Taming the Beast


Probably like some of you, I have a love/hate relationship with my computer. Actually, it’s not my computer I have issues with but the internet, or more specifically, my use of the internet. Without question, having an online connection with the world makes life easier in many ways. I can even say that it equips me to do a better job with the responsibilities the Lord has given me. Daily I go online to research topics I’m going to teach, to figure out how to plant something I’ve never grown before, to check out the grocery store ads, to balance our checkbook, or to request books to be sent to the bookmobile. The internet helps me stay in quick contact with grown children, other family members, and distant friends.  And how thankful I am that my older children are able to take live online classes from the excellent and godly teachers at The Potter’s School! My computer, with its rip-roaring rural DSL speeds, is a grand tool, and one I would be loathe to give up.
But my computer is not exactly a tool like my dishwasher, vacuum cleaner, or other gear that make household tasks easier. None of them is seductive in the way my computer is. I have never started to mix up the weekly batch of bread in my Bosch and then thought, “Oh, while I’m here I’ll just whip up some fruit smoothies. And at the same time, I might as well stir up a recipe of French bread, and how about a batch of whole-wheat baked doughnuts?” Now, my family might be happy if I did those things, but I tend to not get distracted from those kinds of jobs but instead do only what I’d originally planned. Not so with the computer. Maybe you are more disciplined than I, but I far too often go online to check email or look up one little thing, then get off course and spend 15 minutes or (sometimes much)  more trekking from one place to another.
And the internet leads me in to sin in more ways than wasting time. Have you noticed how much of social networking is gossip or voyeurism? I’m convinced that the internet provides just one more way for women to be idle, and “go around from house to house; and not merely idle, but also gossips and busybodies, talking about things not proper to mention” (I Tim. 5:13).
Finally, I’ve started to notice how things I read online sometimes cause me to get worked up about issues and want to prove that the way I think is the right way.  A few nights ago, after reading something on an online forum, I was troubled and formulating a response that would explain why my take on a certain topic was the correct one. Then I picked up my evening bible reading and the Lord rebuked me with this:
I Peter 3: 8, 9 To sum up, all of you be harmonious, sympathetic, brotherly, kindhearted, and humble in spirit; not returning evil for evil or insult for insult, but giving a blessing instead; for you were called for the very purpose that you might inherit a blessing.
For a number of reasons, Tim and I have been reevaluating our internet usage. I wish we could simplistically arrive at an answer such as, “We’ll only use the internet for such and such, but never for thus and so.” I wish I could say something like, “Blogs are fine, but Facebook is always a black hole.” And I’m pretty sure that whatever decisions we arrive at won’t be the same that would be best for someone in a different situation.  Nonetheless, here are the basic questions I’m using to help me process my online use:
- Does what I am reading/doing online help me love the Lord with all my heart, soul, mind, and strength?

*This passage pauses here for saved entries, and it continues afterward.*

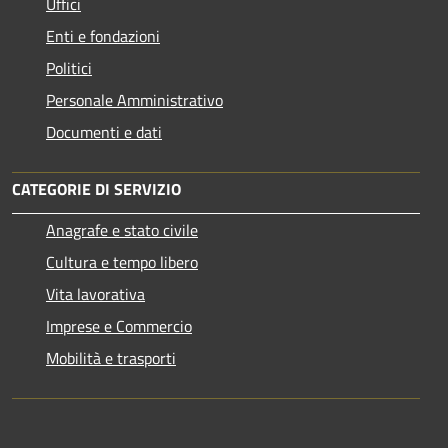
Uffici
Enti e fondazioni
Politici
Personale Amministrativo
Documenti e dati
CATEGORIE DI SERVIZIO
Anagrafe e stato civile
Cultura e tempo libero
Vita lavorativa
Imprese e Commercio
Mobilità e trasporti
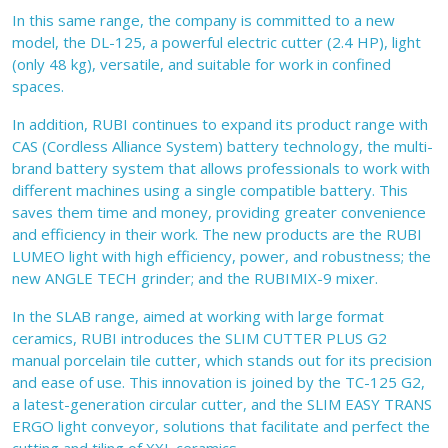
In this same range, the company is committed to a new
model, the DL-125, a powerful electric cutter (2.4 HP), light
(only 48 kg), versatile, and suitable for work in confined
spaces.
In addition, RUBI continues to expand its product range with
CAS (Cordless Alliance System) battery technology, the multi-
brand battery system that allows professionals to work with
different machines using a single compatible battery. This
saves them time and money, providing greater convenience
and efficiency in their work. The new products are the RUBI
LUMEO light with high efficiency, power, and robustness; the
new ANGLE TECH grinder; and the RUBIMIX-9 mixer.
In the SLAB range, aimed at working with large format
ceramics, RUBI introduces the SLIM CUTTER PLUS G2
manual porcelain tile cutter, which stands out for its precision
and ease of use. This innovation is joined by the TC-125 G2,
a latest-generation circular cutter, and the SLIM EASY TRANS
ERGO light conveyor, solutions that facilitate and perfect the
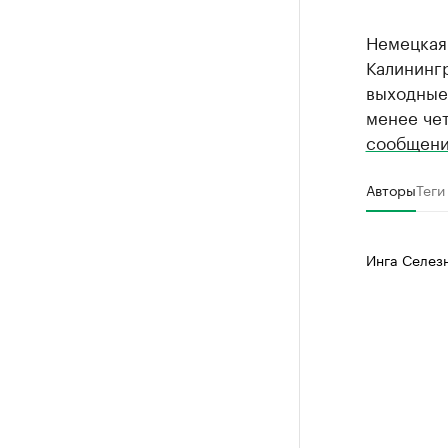
Немецкая 
Калинингр
выходные,
менее че
сообщени
Авторы
Теги
Инга Селез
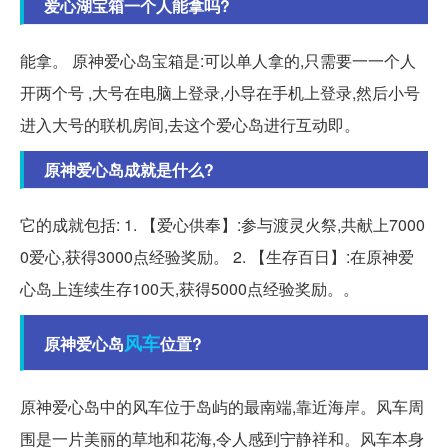
爱心湖宝箱一个人能拿吗?
能拿。 原神爱心岛宝箱是:可以单人拿的,只需要一一个人
开两个号 ,大号在电脑上登录,小导在手机上登录,然后小号
进入大号的联机房间,去这个爱心岛进行互动即。
原神爱心岛成就是什么?
它的成就包括: 1. 【爱心供奉】:参与渡灵火祭,共献上7000
0爱心,获得3000点经验奖励。 2. 【生存百日】:在原神爱
心岛上连续生存100天,获得5000点经验奖励。。
风车
原神爱心岛
位置?
原神爱心岛中的风车位于岛屿的最南端,靠近海岸。风车周
围是一片美丽的草地和花海,令人感到宁静祥和。风车本身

- Does it equip me to be a better wife and/or mom to my husband and children?
- Does it help me love my neighbor as myself? (Or am I merely loving myself?)
- Is my internet use more in line with being a Titus 2 older woman or a I Timothy 5:13 busybody?

Happily, much online use can pass these tests. When I spend five minutes to find a recipe for a cherry breakfast kuchen, that is time well spent to help me love my family. However, taking 45 minutes digging out the ultimate recipe might be time better spent talking to my thirteen year old about an issue she’s working through or even in cleaning the kitchen. Facebook, on the other hand, for me is more questionable, and it may end up being kicked off my computer. Whatever parameters I end up with after more consideration, I know that I want to keep my computer and its online capabilities as simply a tool  and not a seductress.
2 Responses
  1. Jessica Says:

    Very good post, Anne. Thank you for this reminder that we ought to make the most of the hours we are blessed with each day!


  2. Abigail Says:

    Wow! I almost have to laugh because I found this blog post by "trekking from one place to another"! And I am SO glad that I did! I have found that quite a bit of my trekking does lead me to really good things. However, there can be such a thing as too much of a good thing. That is what I most need to watch out for.

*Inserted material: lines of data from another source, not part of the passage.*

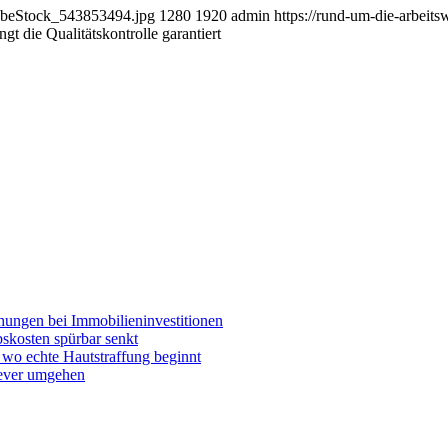
dobeStock_543853494.jpg
1280
1920
admin
https://rund-um-die-arbeit
ngt die Qualitätskontrolle garantiert
chungen bei Immobilieninvestitionen
skosten spürbar senkt
wo echte Hautstraffung beginnt
lever umgehen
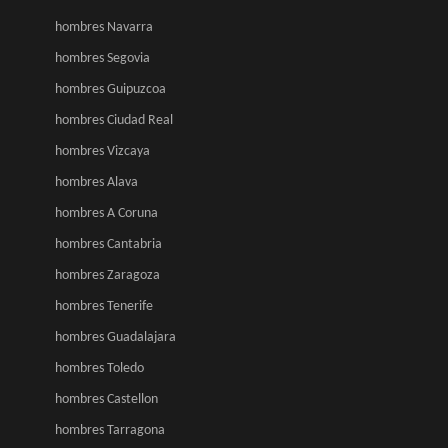
hombres Navarra
hombres Segovia
hombres Guipuzcoa
hombres Ciudad Real
hombres Vizcaya
hombres Alava
hombres A Coruna
hombres Cantabria
hombres Zaragoza
hombres Tenerife
hombres Guadalajara
hombres Toledo
hombres Castellon
hombres Tarragona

    I read this post to my husband because I think it is so important. I agree with what you wrote here.

    Keeping good boundaries on the internet is so important. Using the internet is part of my ministering to others...yet I have to be careful not to let it distract me.

    Thank you for the questions you raised...good things to be focused on.

    I agree that the situation for one person may not apply to another. You have given good food for thought. I am going to remember these questions...and this post.

    Thank you...and many blessings to you.